(from The Uncanny Reader)
Against such interventions of fate as this, reflected Edward Pendlebury, there was truly nothing that the wisest and most farsighted could do; and the small derangement of his plans epitomised the larger derangement which was life.
This is the first time I’ve read anything by Robert Aickman, though I’ve been searching for his stuff for awhile (musicians I respect have sung his praises, or made references, at any rate). I’ve seen a couple of his reissued collections on Amazon, but have yet to run across a copy in a used shop; an original cover appeals to me.
Now that I’ve read “The Waiting Room,” I’m more intrigued than blown away. Where I wanted a twist, there was something more rote, and while some parts were inventive or charming, others were less so. I counted three instances of things “waxing” in this story, though there may have been more, and it seemed conspicuous. And some descriptions sprawled as if we too were Pendlebury, helpless but to wait around and bear witness.

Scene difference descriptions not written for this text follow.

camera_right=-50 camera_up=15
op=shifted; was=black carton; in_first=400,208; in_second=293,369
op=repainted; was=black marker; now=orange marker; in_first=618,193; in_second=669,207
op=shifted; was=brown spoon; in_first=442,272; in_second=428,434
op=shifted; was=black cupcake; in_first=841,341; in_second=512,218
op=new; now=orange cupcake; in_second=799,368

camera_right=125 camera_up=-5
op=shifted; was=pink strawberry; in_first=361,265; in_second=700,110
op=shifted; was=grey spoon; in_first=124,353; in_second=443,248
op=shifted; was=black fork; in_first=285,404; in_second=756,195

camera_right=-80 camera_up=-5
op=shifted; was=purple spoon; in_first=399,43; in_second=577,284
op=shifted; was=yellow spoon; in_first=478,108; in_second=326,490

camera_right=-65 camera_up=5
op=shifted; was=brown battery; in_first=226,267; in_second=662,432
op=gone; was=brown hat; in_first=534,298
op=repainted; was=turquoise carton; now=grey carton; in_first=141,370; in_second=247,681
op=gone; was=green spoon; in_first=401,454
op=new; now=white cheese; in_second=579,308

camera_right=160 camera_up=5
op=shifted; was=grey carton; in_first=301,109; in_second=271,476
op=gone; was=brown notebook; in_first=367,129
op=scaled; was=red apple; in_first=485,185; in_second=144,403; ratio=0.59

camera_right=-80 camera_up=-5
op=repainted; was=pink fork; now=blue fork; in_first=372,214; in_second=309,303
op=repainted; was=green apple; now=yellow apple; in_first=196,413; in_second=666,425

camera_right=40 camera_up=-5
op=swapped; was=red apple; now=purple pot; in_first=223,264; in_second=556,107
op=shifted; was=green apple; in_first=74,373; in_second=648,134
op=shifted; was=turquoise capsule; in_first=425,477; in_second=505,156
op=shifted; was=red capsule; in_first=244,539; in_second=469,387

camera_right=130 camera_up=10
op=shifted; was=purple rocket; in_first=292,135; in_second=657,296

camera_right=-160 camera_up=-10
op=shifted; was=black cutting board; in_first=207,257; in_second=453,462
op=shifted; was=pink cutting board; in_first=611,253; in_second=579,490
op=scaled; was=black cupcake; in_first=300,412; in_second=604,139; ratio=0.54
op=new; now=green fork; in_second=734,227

Still, I like the way I think this man thinks. I read this one sentence several times to unpack its meanings, which became less apparent once I finished: “Those seated upon the table were unmistakably of to-day. Though mostly young, they appeared to be old friends, habituated to trusting one another with the truth.” It’s an interesting thing to observe about apparitions, especially ones who exist but do not act in any meaningful way. I read that sentence again and feel like Morel.